As defined by Archbishop Desmond Tutu, a person with Ubuntu is open and available to others, affirming of others, does not feel threatened that others are able and good, for he or she has a proper self-assurance that comes from knowing that he or she belongs in a greater whole and is diminished when others are humiliated or diminished, when others are tortured or oppressed.
The African spiritual principle of Ubuntu offers believers a new and radical way of reading the Gospel and understanding the heart of the Christian faith, and this new book explores the meaning and utility of Ubuntu as applied to Western philosophies, faith, and lifestyles.

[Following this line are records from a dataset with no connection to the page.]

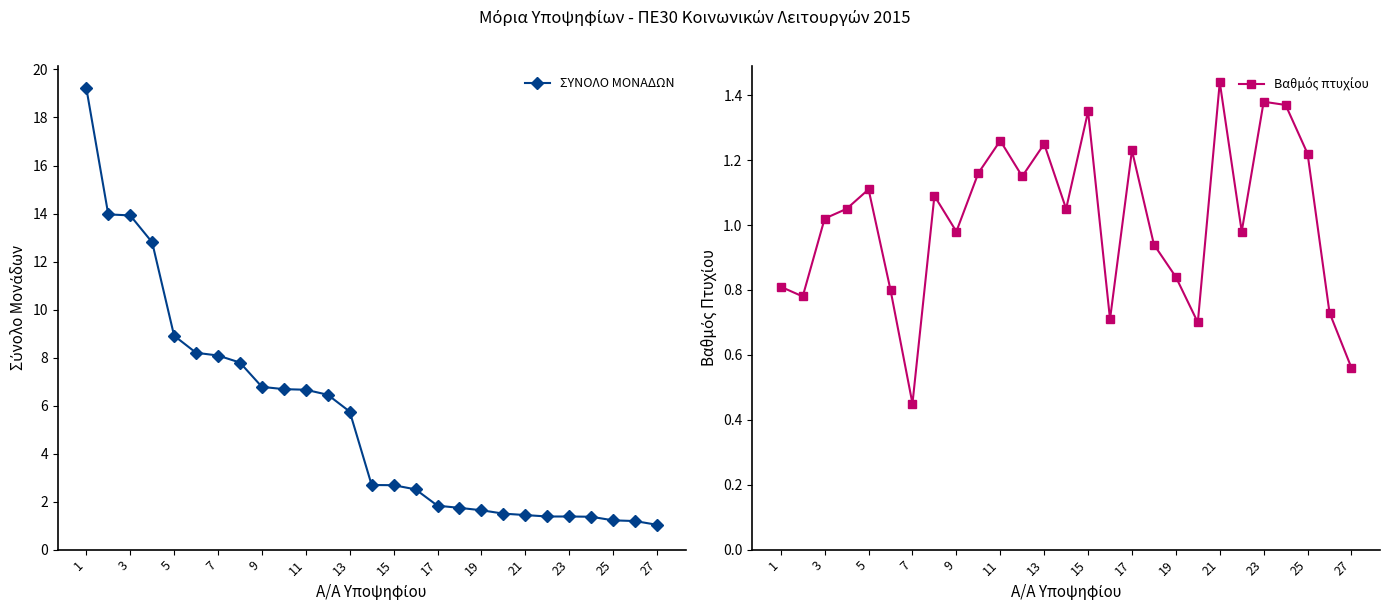

Is it true that ΣΥΝΟΛΟ ΜΟΝΑΔΩΝ equals 2.7 at 15?

True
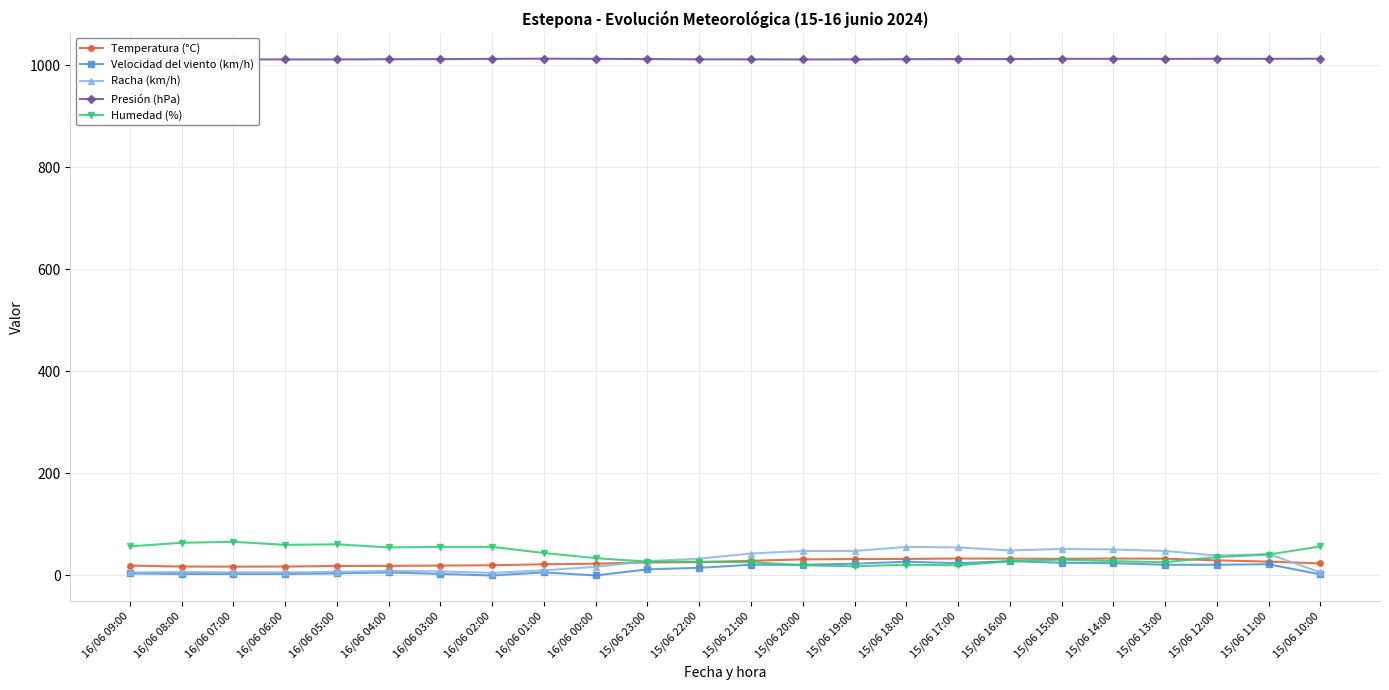

Is the value of Velocidad del viento (km/h) at 15/06 14:00 greater than the value of Presión (hPa) at 15/06 18:00?

No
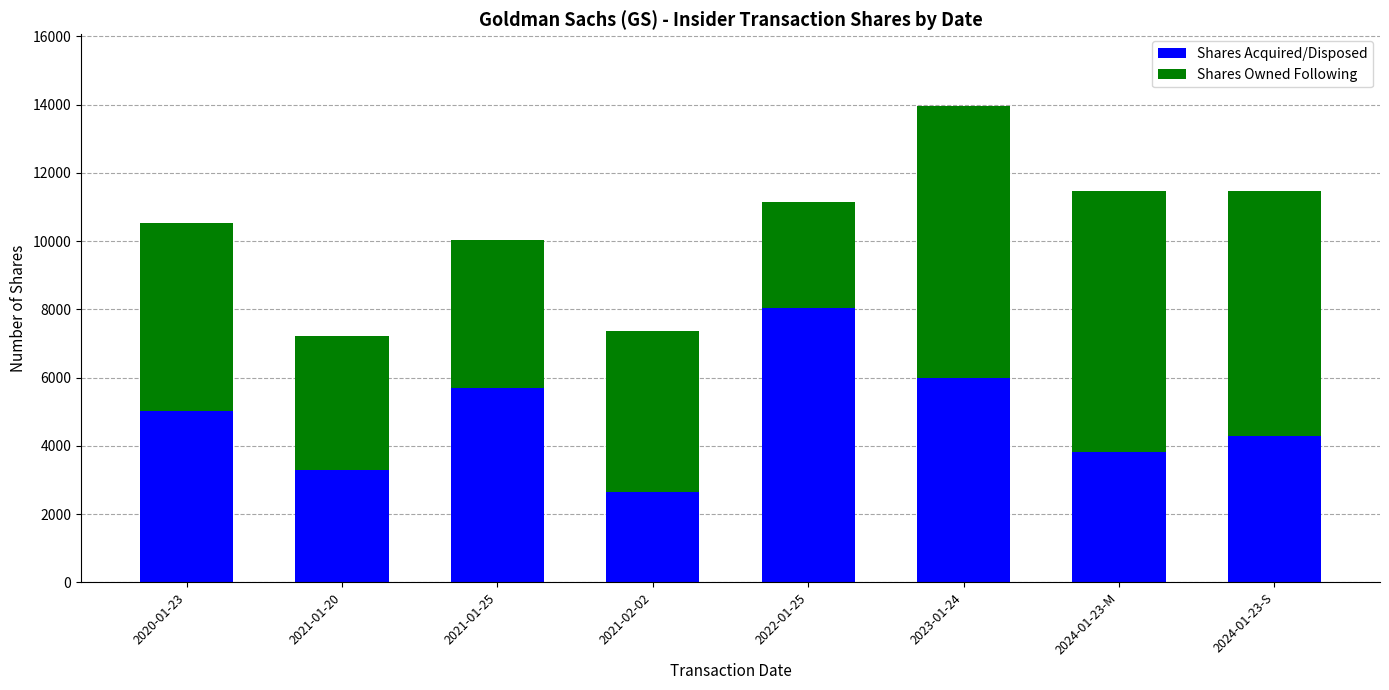

At which label does Shares Acquired/Disposed reach its minimum?

2021-02-02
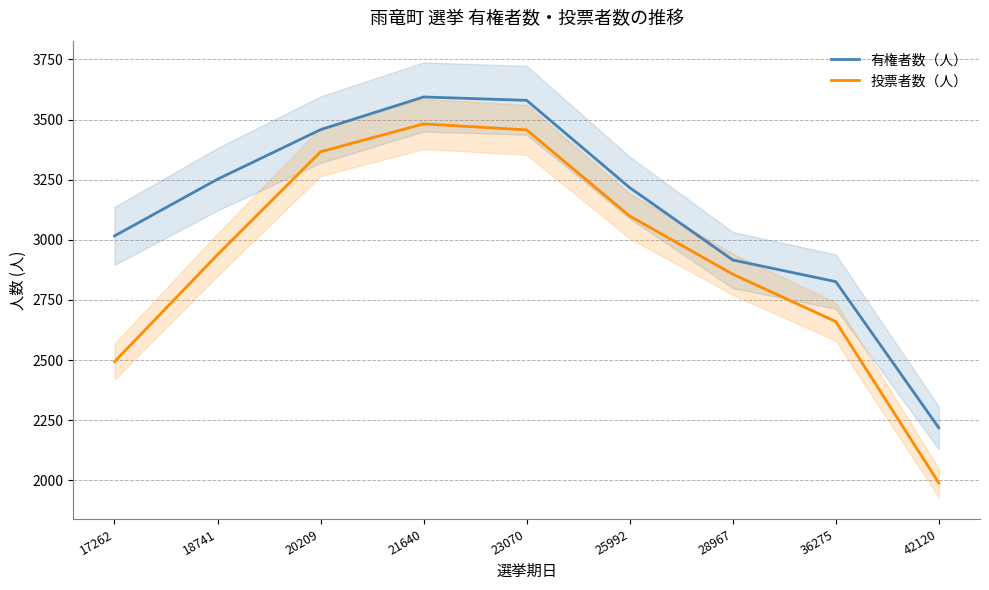

In 有権者数（人）, how many points are higher than both neighbors (excluding endpoints)?

1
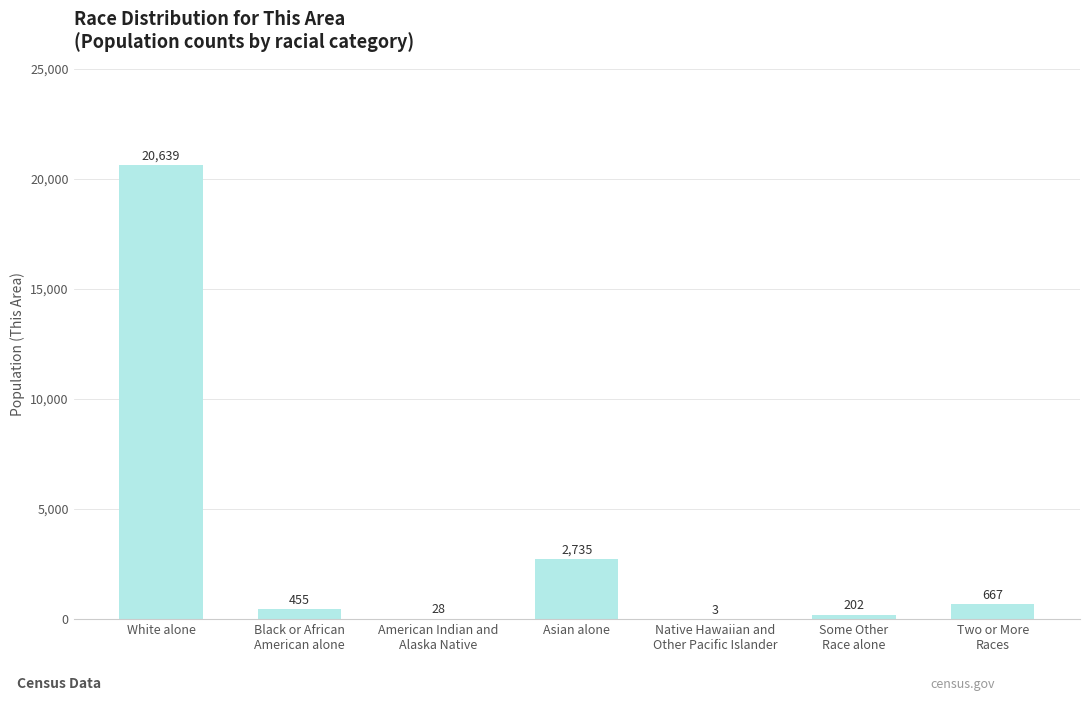

What is the sum of all values?

24729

Ubuntu is an African way of seeing self-identity formed -through community. This is a difficult worldview for many Western people, who understand self as over, against, or in competition with others. In the Western viewpoint, Ubuntu becomes something to avoid—a kind of co-dependency. As a Christian leader who understands the need, intricacies, and delicate workings of global interdependency, Battle offers here both a refreshing worldview and a new perspective of self-identity for people across cultures, and of all faiths.
A propos de l’auteur
Michael Battle is the Extraordinary Professor at the Desmond Tutu Centre for Religion and Social Justice, the University of the Western Cape, South Africa, and formerly taught at General Theological Seminary in New York where he was the Herbert Thompson Professor of Church and Society and Director of the Desmond Tutu Center. He was ordained a priest by Archbishop Desmond Tutu and later given one of the highest Anglican Church distinctions as “Six Preacher, ” by the Archbishop of Canterbury, Rowan Williams. Battle has published nine books, including Reconciliation: the Ubuntu Theology of Desmond Tutu, and Ubuntu: I in You and You in Me. He lives in Knightdale, North Carolina.